Meredith, who had again been moved to tears by Kate's words, exclaimed, “But no one adopted me! They lied to you at Dr. Barnardo's. They put me on a boat with a lot of other children and shipped us all to Australia. I was in an orphanage in Sydney.”

“An orphanage!” Kate was stunned. She stared at Meredith in horror as the terrible truth dawned on her. “What kind of thinking is that? It was stupidity to send you from an orphanage in England to another one at the far side of the world. And why?” She closed her eyes for a moment, then snapped them open. “They said you'd been adopted by a nice family, that you were living in another city in Britain. It was my only consolation . . . that you were growing up with people who cared about you, loved you, and were good to you. Now you're telling me you were never adopted.”

Kate was shaking.

Meredith soothed her, tried to calm her, then explained. “Well, I was adopted, but in Sydney, of course, not in England. When I was eight. But it was only for two years. The Strattons were killed in a car crash when I was ten. They weren't very nice people. Mr. Stratton's sister put me back in the orphanage.”

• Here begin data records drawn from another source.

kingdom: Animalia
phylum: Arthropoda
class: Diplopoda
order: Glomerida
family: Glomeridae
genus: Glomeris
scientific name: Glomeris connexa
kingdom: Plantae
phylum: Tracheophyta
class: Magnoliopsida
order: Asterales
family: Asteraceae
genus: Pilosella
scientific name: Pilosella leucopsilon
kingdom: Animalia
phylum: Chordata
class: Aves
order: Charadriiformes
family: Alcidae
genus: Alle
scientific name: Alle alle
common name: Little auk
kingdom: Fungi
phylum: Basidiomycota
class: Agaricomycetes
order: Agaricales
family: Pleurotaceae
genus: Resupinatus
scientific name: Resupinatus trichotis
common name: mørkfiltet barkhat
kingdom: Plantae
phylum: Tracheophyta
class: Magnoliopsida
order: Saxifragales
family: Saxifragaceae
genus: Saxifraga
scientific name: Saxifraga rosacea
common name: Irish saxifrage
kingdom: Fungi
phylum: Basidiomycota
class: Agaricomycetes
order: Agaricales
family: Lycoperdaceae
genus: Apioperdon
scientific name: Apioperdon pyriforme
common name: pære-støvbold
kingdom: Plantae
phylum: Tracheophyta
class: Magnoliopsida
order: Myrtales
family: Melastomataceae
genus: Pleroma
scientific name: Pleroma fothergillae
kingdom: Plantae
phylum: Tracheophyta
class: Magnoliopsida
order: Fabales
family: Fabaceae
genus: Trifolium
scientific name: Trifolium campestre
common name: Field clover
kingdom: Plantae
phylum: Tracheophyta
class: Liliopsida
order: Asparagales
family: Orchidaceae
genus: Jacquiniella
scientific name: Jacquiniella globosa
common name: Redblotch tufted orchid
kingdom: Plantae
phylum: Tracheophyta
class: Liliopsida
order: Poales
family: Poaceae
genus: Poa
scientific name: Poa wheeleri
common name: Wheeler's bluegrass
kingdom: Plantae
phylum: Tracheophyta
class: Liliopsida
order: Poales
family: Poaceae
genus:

Stiffening on the sofa, grasping Meredith's hand tighter, Kate said in a fearful voice, “The Strattons didn't hurt you in any way, did they? Abuse you?”

“No, they didn't. But they weren't very loving or kind.” Now, staring at Kate in bafflement, Meredith went on. “If you didn't give them permission to send me to Australia, then how could Dr. Barnardo's do that? I mean, they did it without your consent.”

“Yes, they did.” Kate drew away slightly, and now it was her turn to give Meredith a piercing stare. “All of a sudden you sound as if you think I'm not telling you the truth. But I am, Mari. You must believe that.”